— Start of SOURCE EXCERPT —

Episode 374 on Monday the 11th of January, 2016. El Salvador Finca Argentina Washed Catimor.

This wonderful farm is in its 5th year with us and we continue to develop this amazing relationship, 1 I am super proud of!

The first time we came across this farm, it came as a very well presented sample that just landed on my doorstep. It came from someone who had visited the farm and offered to try to help find a buyer for them in the UK. We get lots of these and normally give them a try on the cupping table, but find they are just not good enough for us to stock. This one was quite different: the quality was amazing. So initially we stocked it, although we knew very little about it. Since that day, I’ve been to see Alejandro five times in El Salvador, the last two times stopping at his house with his family and enjoying a day at the beach. Alejandro has also been to see us in Stafford twice. We have worked with him on projects (some successful, others we will brush over); we have also told him what we would like to see from the farm (some he took on board, others he didn’t he’s the farmer after all).

Most importantly, he has become a very very good friend, and someone whose coffee I love and company I enjoy. Alejandro took over running the farm from his father a few years ago, having returned to El Salvador after travelling around the world as an investment banker. A very intelligent guy and a very good business man, he understood the farm needed to step up in work if it was to flourish: lots of work has gone into making this cup the quality one it has become.

— End of SOURCE EXCERPT —
— Start of ENTRIES SUPPLIED —

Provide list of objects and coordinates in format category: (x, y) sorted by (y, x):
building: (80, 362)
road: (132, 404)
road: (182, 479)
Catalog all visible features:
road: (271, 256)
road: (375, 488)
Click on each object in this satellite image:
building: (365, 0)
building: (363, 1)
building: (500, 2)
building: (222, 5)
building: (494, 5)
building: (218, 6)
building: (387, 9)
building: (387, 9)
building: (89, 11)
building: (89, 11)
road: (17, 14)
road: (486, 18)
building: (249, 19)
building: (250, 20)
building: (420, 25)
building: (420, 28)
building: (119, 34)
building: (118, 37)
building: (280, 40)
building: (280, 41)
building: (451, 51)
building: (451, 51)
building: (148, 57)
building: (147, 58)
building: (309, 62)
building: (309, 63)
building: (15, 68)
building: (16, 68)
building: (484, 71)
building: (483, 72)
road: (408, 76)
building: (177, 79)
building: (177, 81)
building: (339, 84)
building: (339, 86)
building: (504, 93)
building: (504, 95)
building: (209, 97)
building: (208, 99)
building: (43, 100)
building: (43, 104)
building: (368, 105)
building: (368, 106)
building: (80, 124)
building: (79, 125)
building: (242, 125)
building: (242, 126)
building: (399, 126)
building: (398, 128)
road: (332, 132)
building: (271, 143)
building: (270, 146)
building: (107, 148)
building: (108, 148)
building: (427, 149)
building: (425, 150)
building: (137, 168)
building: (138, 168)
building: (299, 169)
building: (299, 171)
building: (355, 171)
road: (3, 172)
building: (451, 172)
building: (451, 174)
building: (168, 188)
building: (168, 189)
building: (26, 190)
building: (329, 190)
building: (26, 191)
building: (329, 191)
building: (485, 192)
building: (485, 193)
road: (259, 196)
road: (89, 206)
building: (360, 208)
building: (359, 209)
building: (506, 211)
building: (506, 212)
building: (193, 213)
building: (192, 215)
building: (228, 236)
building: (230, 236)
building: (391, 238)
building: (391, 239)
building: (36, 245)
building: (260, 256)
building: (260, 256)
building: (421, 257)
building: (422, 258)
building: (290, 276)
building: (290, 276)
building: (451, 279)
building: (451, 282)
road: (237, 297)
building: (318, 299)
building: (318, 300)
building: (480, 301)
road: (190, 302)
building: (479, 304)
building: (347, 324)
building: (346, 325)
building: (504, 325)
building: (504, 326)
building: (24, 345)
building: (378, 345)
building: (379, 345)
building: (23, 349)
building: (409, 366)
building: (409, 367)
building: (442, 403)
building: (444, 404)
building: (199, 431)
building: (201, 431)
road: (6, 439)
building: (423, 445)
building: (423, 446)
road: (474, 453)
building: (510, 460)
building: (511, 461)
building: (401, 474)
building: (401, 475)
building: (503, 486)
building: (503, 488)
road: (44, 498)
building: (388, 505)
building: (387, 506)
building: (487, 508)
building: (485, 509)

— End of ENTRIES SUPPLIED —
— Start of ENTRIES SUPPLIED —

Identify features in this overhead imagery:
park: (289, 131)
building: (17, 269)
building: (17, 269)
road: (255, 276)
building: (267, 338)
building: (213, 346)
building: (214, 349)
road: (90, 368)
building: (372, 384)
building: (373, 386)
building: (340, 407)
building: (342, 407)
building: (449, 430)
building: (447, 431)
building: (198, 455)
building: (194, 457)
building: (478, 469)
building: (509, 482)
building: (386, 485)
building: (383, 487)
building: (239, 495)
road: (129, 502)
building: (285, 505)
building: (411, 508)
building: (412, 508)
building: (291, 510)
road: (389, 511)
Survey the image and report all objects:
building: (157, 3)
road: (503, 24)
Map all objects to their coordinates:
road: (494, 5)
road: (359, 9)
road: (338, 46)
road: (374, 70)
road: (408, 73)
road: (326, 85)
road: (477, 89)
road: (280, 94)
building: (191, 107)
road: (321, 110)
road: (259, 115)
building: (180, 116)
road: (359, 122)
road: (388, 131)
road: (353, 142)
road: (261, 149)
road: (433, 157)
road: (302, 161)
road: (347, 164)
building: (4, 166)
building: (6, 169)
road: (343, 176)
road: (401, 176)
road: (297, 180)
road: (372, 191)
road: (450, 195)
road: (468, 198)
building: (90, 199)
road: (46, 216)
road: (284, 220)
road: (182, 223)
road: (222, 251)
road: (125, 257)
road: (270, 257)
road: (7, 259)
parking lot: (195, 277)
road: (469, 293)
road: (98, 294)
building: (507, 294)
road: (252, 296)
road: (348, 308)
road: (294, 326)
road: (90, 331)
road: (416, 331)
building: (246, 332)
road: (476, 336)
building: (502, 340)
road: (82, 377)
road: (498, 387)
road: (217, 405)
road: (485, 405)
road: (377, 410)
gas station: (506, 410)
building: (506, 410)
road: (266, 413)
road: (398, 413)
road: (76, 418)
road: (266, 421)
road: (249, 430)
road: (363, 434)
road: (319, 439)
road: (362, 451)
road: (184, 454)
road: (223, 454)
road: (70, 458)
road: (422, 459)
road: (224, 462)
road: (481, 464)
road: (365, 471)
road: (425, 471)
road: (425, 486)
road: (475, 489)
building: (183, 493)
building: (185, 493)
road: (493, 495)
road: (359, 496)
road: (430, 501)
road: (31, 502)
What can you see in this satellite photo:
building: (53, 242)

— End of ENTRIES SUPPLIED —
— Start of ENTRIES SUPPLIED —

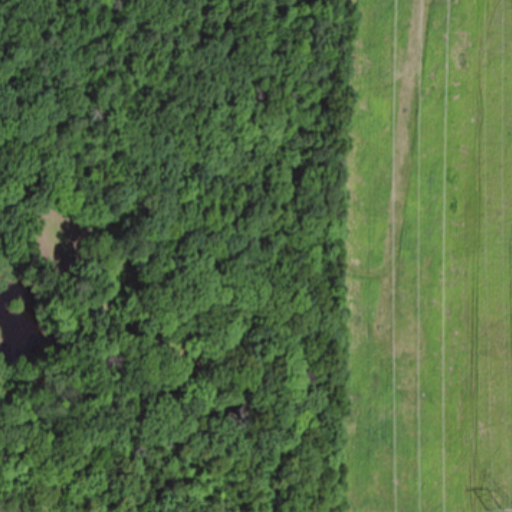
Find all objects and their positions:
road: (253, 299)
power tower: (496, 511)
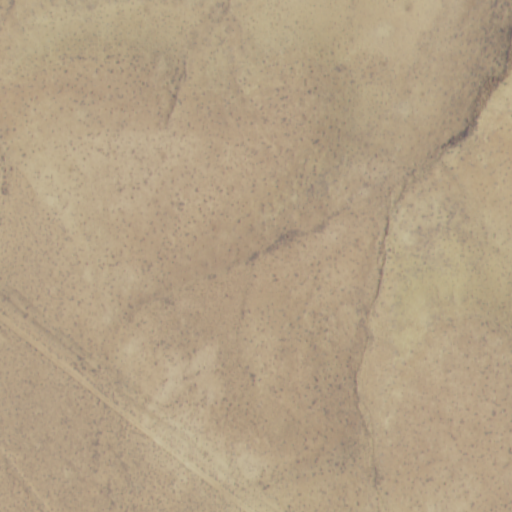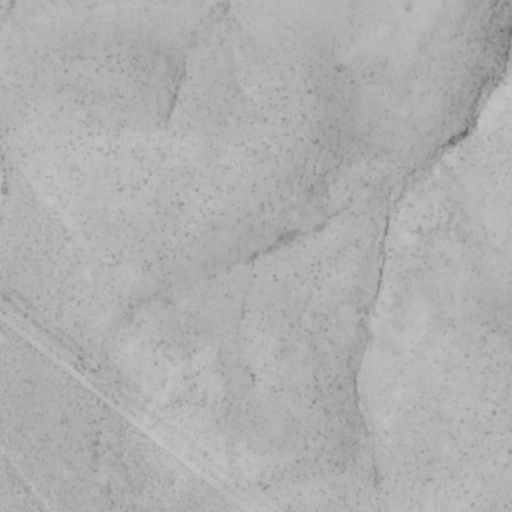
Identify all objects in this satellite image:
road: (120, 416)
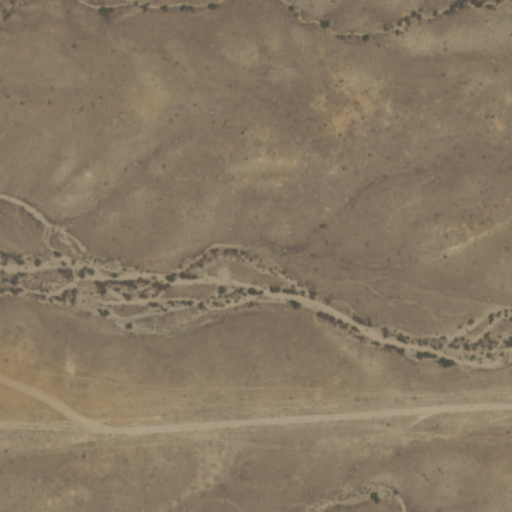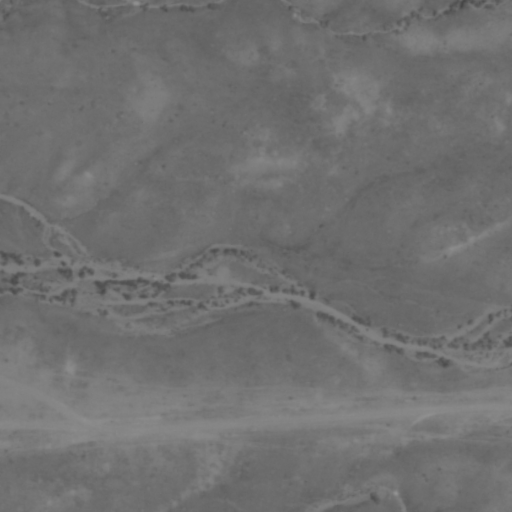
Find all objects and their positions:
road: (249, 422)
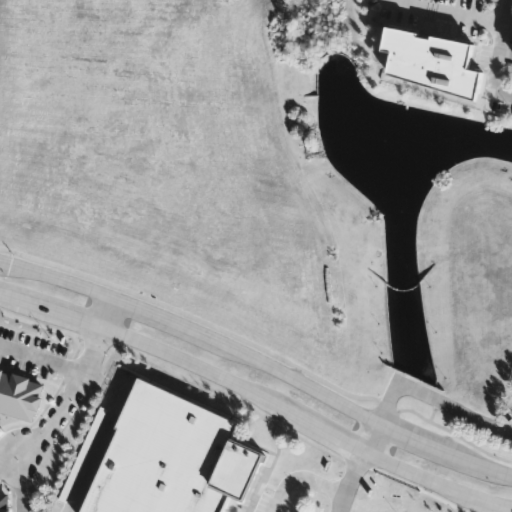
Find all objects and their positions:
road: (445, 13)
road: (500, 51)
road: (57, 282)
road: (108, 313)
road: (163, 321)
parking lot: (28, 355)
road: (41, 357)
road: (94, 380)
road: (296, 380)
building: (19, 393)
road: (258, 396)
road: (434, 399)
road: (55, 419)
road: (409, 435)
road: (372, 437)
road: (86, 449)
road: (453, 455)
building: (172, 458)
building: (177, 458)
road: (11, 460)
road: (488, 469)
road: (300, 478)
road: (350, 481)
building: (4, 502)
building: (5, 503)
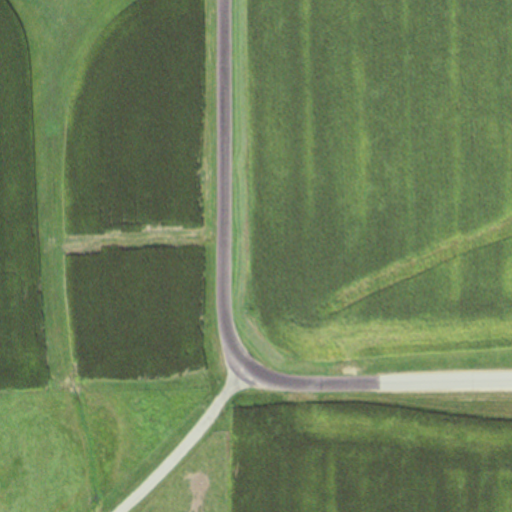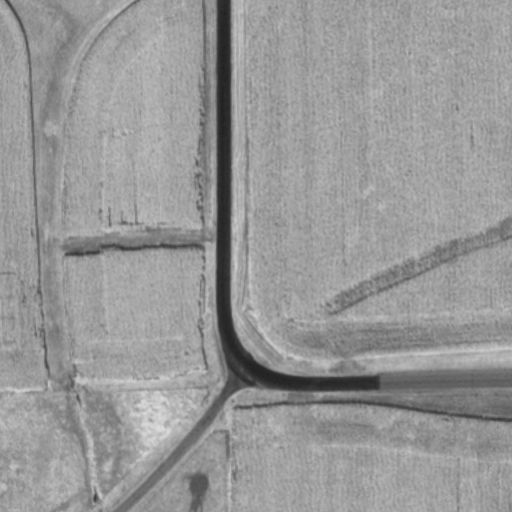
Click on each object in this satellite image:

— End of ENTRIES SUPPLIED —

TASK TO COMPLETE:
Answer these questions from the text on Finca Argentina:
1. How many times has the writer traveled to El Salvador to see Alejandro?
2. How many times has Alejandro visited Stafford?
3. What was Alejandro's profession before he took over the farm?
The records have no connection to the text.

OUTPUT OF THE TASK:
1. Five times.
2. Twice.
3. He was an investment banker.